Ability to set CPU configuration at runtime
I see that you can use BLIS_ARCH_DEBUG=1 to see what CPU configuration was selected at runtime, but it would be handy if you could set the CPU configuration at runtime instead of recompiling. The reasoning is to have the ability to act like MKL's MKL_CBWR environment variable which will allow you to specify the instruction set at runtime. This is useful when trying to create reproducible results across different machine types. For instance a Haswell machine can use AVX2, but not AVX-512. If you wanted to create a program that ran across a heterogenous set of Haswell and Skylake machines that produced the same result you would need to specify that the software built on the Skylake nodes used the haswell configuration. I would like to be able to specify that at runtime so the program would only use AVX2 instructions but leave the software configured for auto. This would allow me to run using AVX2 for some experiments, and AVX-512 for others. I went through the documentation, and did not find a way to tweak this setting at runtime, so if this already exists, please point me to the proper documentation.
Also https://github.com/flame/blis/pull/351 was merged, so you can update https://github.com/flame/blis/blob/2d8ec164e7ae4f0c461c27309dc1f5d1966eb003/frame/base/bli_arch.c#L78
@decandia50 if you configure using e.g. configure intel then it will compile in all the Intel architectures and select the proper one at runtime. While this isn't exactly the feature you asked for, it sounds like it would solve part of your problem. What you wouldn't get is e.g. using AVX2 on SkylakeX instead of AVX-512, but it's not clear why you would want to do that.
@devinamatthews thanks for the response, but that's exactly what I'm trying to avoid doing. As you note I can recompile down to a known set of common denominator CPU instructions, but what I'm trying to accomplish is effectively use a specific set of instructions at runtime without the need to recompile/redistribute my software (the code I need is already in there, but I can't self select it).
For a scenario - Let's say I care about number reproducibility with respect to floating point. And also that I have a large HPC cluster with heterogenous host/CPU types. Some support AVX2, some support AVX-512. In a common scenario I will have tools like numpy linked against BLIS, and I will make a calculation like np.linalg.norm(A@B) as part of some regression test suite. What I would expect is that given a known A and B that each host in the cluster would be able to reproduce the same result. However, because BLIS will autodetect the CPU and use AVX2 in some cases and AVX512 in others there is no way to specify that I care more about number reproducibility than performance at runtime without recompiling and redistributing the code, dependencies, and libraries to all hosts. In a large batch-like HPC system you may see many workloads. Some will desire absolute performance, and will want AVX-512 others will require reproducibility and only require the lowest common instruction set. For folks who care about floating point reproducibility this is fairly important. As was once told to me "diff is a wonderful debugging tool".

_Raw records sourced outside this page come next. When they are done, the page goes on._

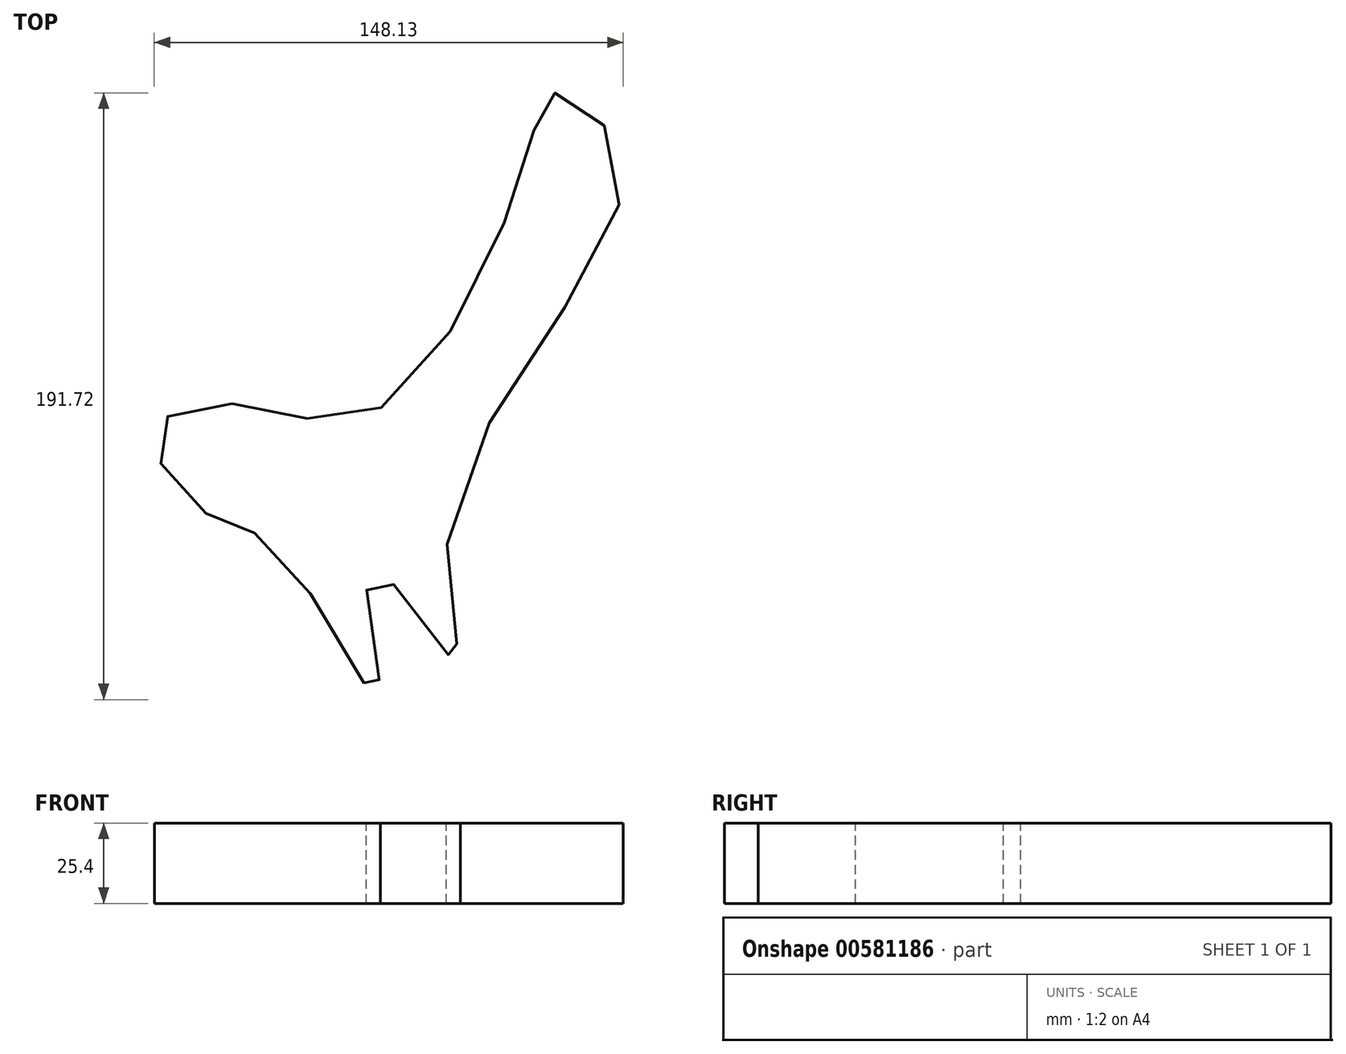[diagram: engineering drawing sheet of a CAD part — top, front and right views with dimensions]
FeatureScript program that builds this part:
annotation { "Feature Type Name" : "Feature", "Feature Type Description" : "" }
export const myFeature = defineFeature(function(context is Context, id is Id, definition is map)
    precondition{}
    {
        {
            var Q0;
            Q0=qCreatedBy(makeId("Top.planeOp"),FACE);
            var sketch = newSketch(context, id + "F0", { "sketchPlane" : qUnion([Q0])});
            skFitSpline(sketch, "E0", {"points": [v(-174.43, -179.91) * mm, v(-129, -182.05) * mm, v(-80.94, -100.83) * mm, v(-72.35, -81.68) * mm, v(-50.9, -107.5) * mm, v(-105.68, -217.7) * mm, v(-103.43, -262.25) * mm, v(-130.65, -232.12) * mm, v(-127.77, -273.02) * mm, v(-159.33, -226.86) * mm, v(-182.07, -214.88) * mm, v(-198.83, -189.63) * mm, v(-174.43, -179.91) * mm]});
            skSolve(sketch);
        }
        {
            var Q0;
            Q0=sQuery(id+"F0.wireOp",EDGE,"E0");
            extrude(context, id + "F1", {"bodyType" : ToolBodyType.SURFACE, "surfaceEntities" : qUnion([Q0]), "depth" : 25.4 * mm, "offsetDistance" : 25.4 * mm});
        }
    });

Oh, I didn't not see that it's reproducibility that is the main issue. I think this feature should be relatively easy to add, but i can't hazard a guess on a timeline. Do note that, for a reproducible answer, you will also need to run with the same number of threads on each machine.
Do note that, for a reproducible answer, you will also need to run with the same number of threads on each machine.
Indeed. The thread count is very important for reproducibility. In many cases where reproducibility is required the BLAS functions are often run single threaded to simplify things; e.g. BLIS_NUM_THREADS=1 BLIS_JC_NT=1 BLIS_IC_NT=1 BLIS_JR_NT=1 BLIS_IR_NT=1
@decandia50 I've added support for observing the BLIS_ARCH_TYPE environment variable to manually override the automatic subconfiguration selection mechanism. (See commit 2a0682f.) Please note that it must be set to (1) an arch_t id value within the defined range, 0 to BLIS_NUM_ARCHS-1, as defined in frame/include/bli_type_defs.h (note that these enum values may change in future commits!), and (2) an arch_t id value that corresponds to a subconfiguration that is actually compiled into the library to which the executable was linked. If either condition is not met, BLIS will abort with an error message.
Note that you can still use BLIS_ARCH_DEBUG to confirm the subconfiguration selected, whether it is configure-determined, automatic at runtime, or manually overriden.
Hopefully this feature, as implemented, is satisfactory for your purposes. Please test it out and pass along your feedback.
I appreciate the detail you included in your initial issue post and follow-up messages. Ultimately, this is what caught my attention and prompted me to spend part of my weekend on this. Happy early Hanukkah/Christmas/Festivus/birthday/whatever. :)
Also #351 was merged, so you can update
https://github.com/flame/blis/blob/2d8ec164e7ae4f0c461c27309dc1f5d1966eb003/frame/base/bli_arch.c#L78
Thanks for this reminder. I folded that change into 2a0682f.